*** Opening of DATA FOR THE TASK ***

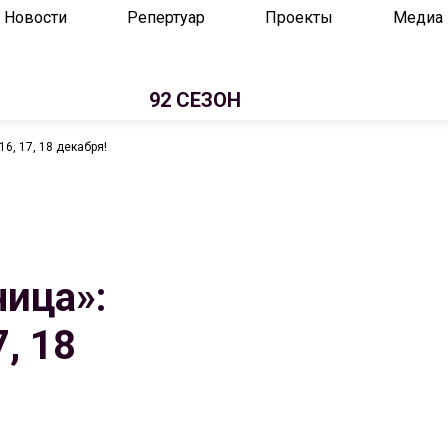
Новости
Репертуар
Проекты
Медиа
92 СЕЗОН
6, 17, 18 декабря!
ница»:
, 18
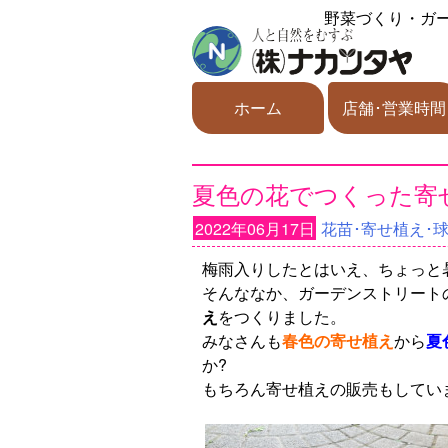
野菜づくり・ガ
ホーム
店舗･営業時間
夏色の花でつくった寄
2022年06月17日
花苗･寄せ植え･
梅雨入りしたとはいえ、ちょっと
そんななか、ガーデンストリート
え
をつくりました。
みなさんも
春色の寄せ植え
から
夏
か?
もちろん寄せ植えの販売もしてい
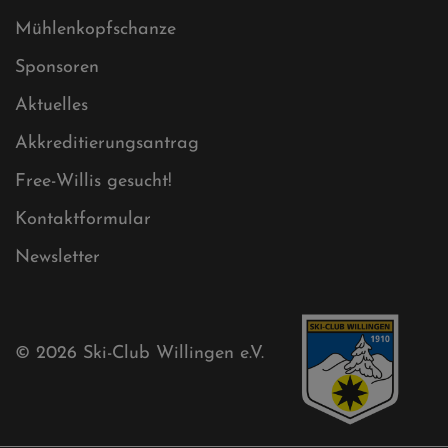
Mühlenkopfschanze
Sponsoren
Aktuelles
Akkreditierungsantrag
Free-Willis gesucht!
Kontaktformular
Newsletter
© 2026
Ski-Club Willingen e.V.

*** Close of DATA FOR THE TASK ***

INSTRUCTION → Up to and including the last line of the listing, starting at the line with "2022年06月17日", extract every line exactly and leave out the pictures.

TASK SOLUTION →
2022年06月17日
花苗･寄せ植え･
梅雨入りしたとはいえ、ちょっと
そんななか、ガーデンストリート
え
をつくりました。
みなさんも
春色の寄せ植え
から
夏
か?
もちろん寄せ植えの販売もしてい
Mühlenkopfschanze
Sponsoren
Aktuelles
Akkreditierungsantrag
Free-Willis gesucht!
Kontaktformular
Newsletter
© 2026
Ski-Club Willingen e.V.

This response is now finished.